Stating that the government had left Begum without the ability to effectively challenge the decision, the presiding Justices ruled that she should be permitted to return to contest the government’s action. Her citizenship was removed by the government in 2019, shortly after she was found in a Syrian refugee camp, the then-Home Secretary Sajid Javid citing security issues as justification for the decision.
The Court explicitly did not grant her the absolute right to return, but said that she could return to the UK solely to fight her court case against the Home Office decision. The Court’s Approved Judgement said:
Notwithstanding the national security concerns about Ms Begum, I have reached the firm conclusion that given that the only way in which she can have a fair and effective appeal is to be permitted to come into the United Kingdom to pursue her appeal, fairness and justice must, on the facts of this case, outweigh the national security concerns, so that the [Leave To Enter] appeals should be allowed.
What this means is that Begum will be permitted to enter the UK, regardless of whatever concerns the government has about the security risks. In the Judgement, the Justices noted the government’s concerns, but said that there was a substantial difference in seriousness between Begum’s case and those that government lawyers used as precedents, which included an individual who had travelled to and from Syria multiple times, and was connected to many other dangerous terrorists. The Judgement pointed out that the court had no issue with Begum being arrested or charged upon her arrival in the UK, or made subject to a Terrorist Prevention and Investigation Measures order, under the 2011 Act of that name. The Home Office issued a statement saying “this is a very disappointing decision by the court – we will now apply for permission to appeal this judgement and to stay its effects pending any onward appeal.”

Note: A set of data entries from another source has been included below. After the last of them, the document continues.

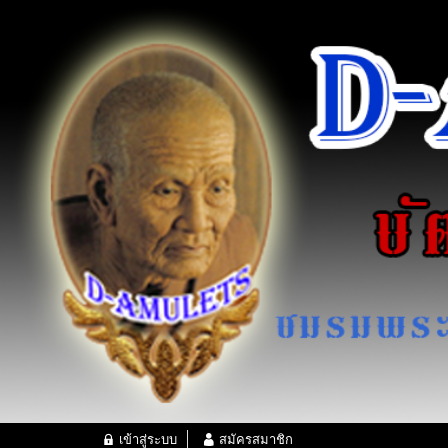
เข้าสู่ระบบ
สมัครสมาชิก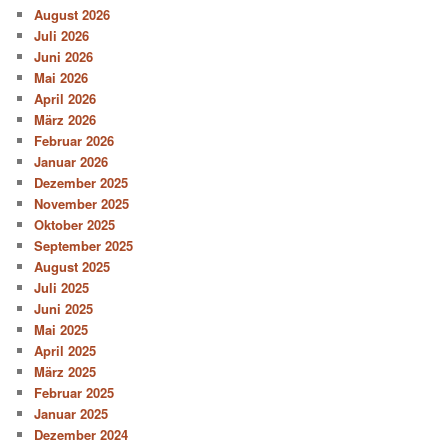
August 2026
Juli 2026
Juni 2026
Mai 2026
April 2026
März 2026
Februar 2026
Januar 2026
Dezember 2025
November 2025
Oktober 2025
September 2025
August 2025
Juli 2025
Juni 2025
Mai 2025
April 2025
März 2025
Februar 2025
Januar 2025
Dezember 2024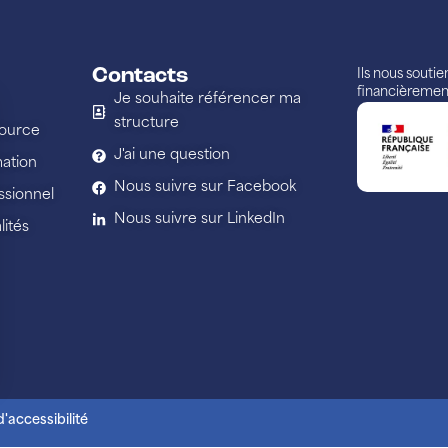
Contacts
Ils nous souti
financièremen
Je souhaite référencer ma
structure
source
J'ai une question
ation
Nous suivre sur Facebook
ssionnel
Nous suivre sur LinkedIn
ités
'accessibilité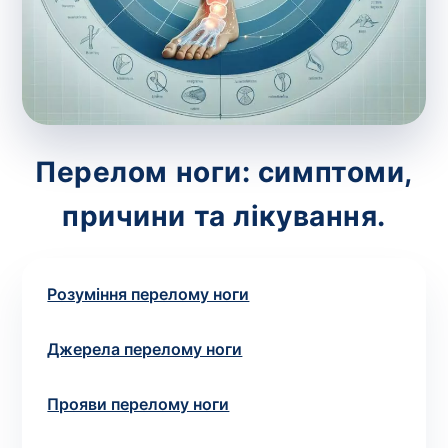
зіскрібки. Взяття біоматеріалу для них
виконує лікар – необхідий
запис до фахівця
.
Аналіз вдома
Зберегти
Перелом ноги: симптоми,
причини та лікування.
Ваше ім'я
*
Розуміння перелому ноги
Номер телефону
*
Джерела перелому ноги
Прояви перелому ноги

Reaction to the ruling has been varied. Jonathan Lis, Deputy Director of the Pro-Europe pressure group British Influence, tweeted that Begum was a “groomed child”, whose baby (also a British citizen) had been “allowed to die”, and noted that “if human rights only apply to people you like[sic]… then they mean nothing”. Emma Webb, who leads the Forum on Integration, Democracy and Extremism at the Westminster thinktank Civitas, remarked that “[Begum] knew what she was joining” which, in Webb’s words, was a “genocidal proto-state”, who’s crimes against British citizens were well-known. By contrast, Gary Younge, Professor of Sociology at the University of Manchester, and former Guardian columnist, argued that the notion that Britain was not equipped to deal with whatever threat Begum posed was “worse than pathetic”, and heralded the ruling as “great news”.
Sajid Javid, who made the decision to revoke her citizenship, issued a statement declaring that “any restriction of rights and freedoms faced by Ms Begum are a direct consequence of the actions she has taken“. He claimed that any prosecution would have minimal chance of securing a conviction for crimes committed overseas, and once in the country, “it will prove impossible to subsequently remove her“. This claim was challenged by the Secret Barrister, an anonymous legal commentator, who denounced the statement as ‘misleading, self-serving waffle’.
Shamima Begum’s case lies at the crossroads between human rights, counter-terrorism and the law. It is a crossroads that is the subject of much anger and frustration on all sides. As Begum moves to the next phase of her legal action against the UK government, that looks set to continue.